The King informed the Doctor that exactly two-thirds of the men had received a black eye, three-fourths had sprained a wrist, and four-fifths had stubbed a toe. “It follows, then,” the Doctor surmised, “that at least twenty-six of the men have a black eye, a sprained wrist, and a stubbed toe.” How many injured men were in the wood?
Here are some thoughts:
Suppose we have a total of $x$ injured men. Let $E$ be the number of people with blacked-eye, $W$ be sprained wrist, and $T$ be stabbed-toe.

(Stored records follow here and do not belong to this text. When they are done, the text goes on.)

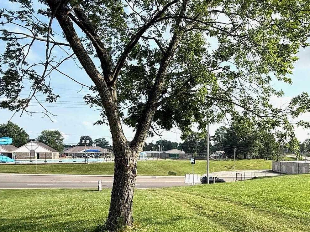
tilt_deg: -0.4
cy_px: 161
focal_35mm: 29
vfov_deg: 47.2
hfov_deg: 58.1
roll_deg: -0.3
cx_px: 237
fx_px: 260
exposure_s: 1/1312
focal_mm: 2.22
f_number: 2.2
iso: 50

So we have
- $E= \frac{2}{3}x$
- $W= \frac{3}{4}x$
- $T= \frac{4}{5}x$
From here we can make a Venn diagram.
Here are some information we can figure out:
- $E^c=\frac{1}{3}x$, where $E^c$ is the complement of $e$.
- $W^c=\frac{1}{4}x$
- $T^c=\frac{1}{5}x$
- $E-26=E -(E\cap W \cap T ) $
- $W-26=W -(E\cap W \cap T ) $
- $T-26=T -(E\cap W \cap T ) $
From here I played with the Venn diagram, and tried to eliminate some parts. But I failed. Could some please help me to continue?
Thanks!
Let $(E)$ be the number of people with only blacked-eye, $(EW)$ with only blacked-eye and sprained wrist, $(EWT)$ with all three, so on.
We have:
$$\begin{align} (E)+(EW)+(ET)+(EWT)=\frac{2}{3}x \qquad(1)\\ (W)+(EW)+(WT)+(EWT)=\frac{3}{4}x\qquad(2)\\ (T)+(ET)+(WT)+(EWT)=\frac{4}{5}x\qquad(3)\\ (E)+(W)+(T)+(EW)+(ET)+(WT)+(EWT)=x\;\;\,\qquad(4)\\ \text{Minimum of }(EWT)=26\;\qquad(5) \end{align}$$
$$(1)+(2)+(3)-(4): \qquad (EW)+(ET)+(WT)+2(EWT)=\frac{73}{60}x$$
Here, the RHS is fixed, so in order for $(EWT)$ to have its minimum value, $(EW)+(ET)+(WT)$ has to have its maximum value. In $(4)$, $(E),(W),(T) \ge 0$ so the maximum is $x-(EWT)$.
$$\frac{73}{60}x=(EW)+(ET)+(WT)+2(EWT) \le x+(EWT)$$ $$\implies (EWT) \ge\frac{13}{60}x$$ $$\implies x=120$$